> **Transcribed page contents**
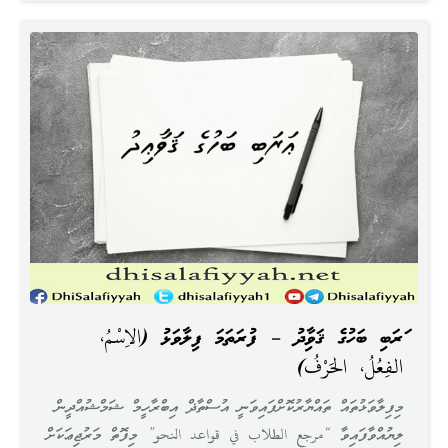
ޢަރަބި ބަހުގެ ޤަވާޢިދު – ފުރަތަމަ ފިލާވަޅު (الاِسْمُ،
الفِعُلُ، الحَرْفُ)
މިފިލާވަޅުތައް ތައްޔާރުކޮށްފައިވަނީ އުސްތާޛް އިބްރާހީމް ޝަމްޝުއްދީން
ލިޔުއްވާފައިވާ “مرجع الطلاب في قواعد النحو” މިފޮތް މަރުޖިޢަކަށް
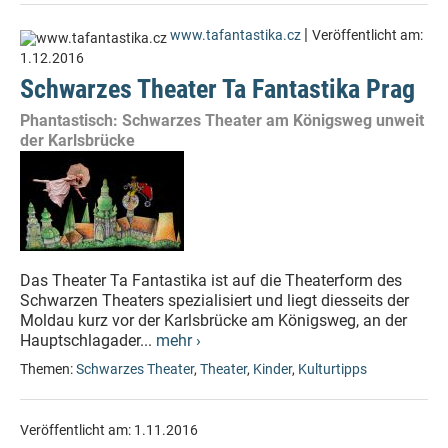
|
www.tafantastika.cz
Veröffentlicht am:
1.12.2016
Schwarzes Theater Ta Fantastika Prag
Phantastisch: Schwarzes Theater am Königsweg unweit
der Karlsbrücke
Das Theater Ta Fantastika ist auf die Theaterform des
Schwarzen Theaters spezialisiert und liegt diesseits der
Moldau kurz vor der Karlsbrücke am Königsweg, an der
Hauptschlagader...
mehr ›
Themen:
Schwarzes Theater
,
Theater
,
Kinder
,
Kulturtipps
Veröffentlicht am:
1.11.2016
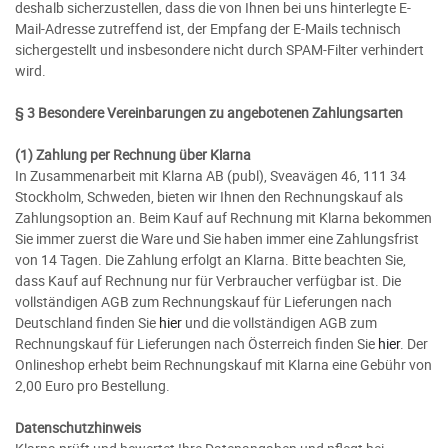
deshalb sicherzustellen, dass die von Ihnen bei uns hinterlegte E-
Mail-Adresse zutreffend ist, der Empfang der E-Mails technisch
sichergestellt und insbesondere nicht durch SPAM-Filter verhindert
wird.
§ 3 Besondere Vereinbarungen zu angebotenen Zahlungsarten
(1) Zahlung per Rechnung über Klarna
In Zusammenarbeit mit Klarna AB (publ), Sveavägen 46, 111 34
Stockholm, Schweden, bieten wir Ihnen den Rechnungskauf als
Zahlungsoption an. Beim Kauf auf Rechnung mit Klarna bekommen
Sie immer zuerst die Ware und Sie haben immer eine Zahlungsfrist
von 14 Tagen. Die Zahlung erfolgt an Klarna. Bitte beachten Sie,
dass Kauf auf Rechnung nur für Verbraucher verfügbar ist. Die
vollständigen AGB zum Rechnungskauf für Lieferungen nach
Deutschland finden Sie
hier
und die vollständigen AGB zum
Rechnungskauf für Lieferungen nach Österreich finden Sie
hier
. Der
Onlineshop erhebt beim Rechnungskauf mit Klarna eine Gebühr von
2,00 Euro pro Bestellung.
Datenschutzhinweis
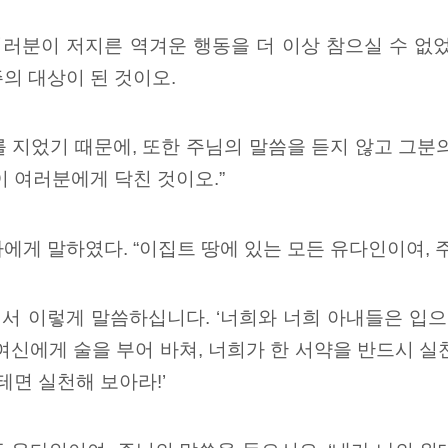
러분이 저지른 역겨운 행동을 더 이상 참으실 수 없
의 대상이 된 것이오.
 지었기 때문에, 또한 주님의 말씀을 듣지 않고 그분
이 여러분에게 닥친 것이오.”
에게 말하였다. “이집트 땅에 있는 모든 유다인이여, 
서 이렇게 말씀하십니다. ‘너희와 너희 아내들은 입으
여신에게 술을 부어 바쳐, 너희가 한 서약을 반드시 
테면 실천해 보아라!’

> **TASK INSTRUCTIONS**
When a line above contains the string "Karlsbrücke", copy that line.

> **RESPONSE BOX**
der Karlsbrücke
Moldau kurz vor der Karlsbrücke am Königsweg, an der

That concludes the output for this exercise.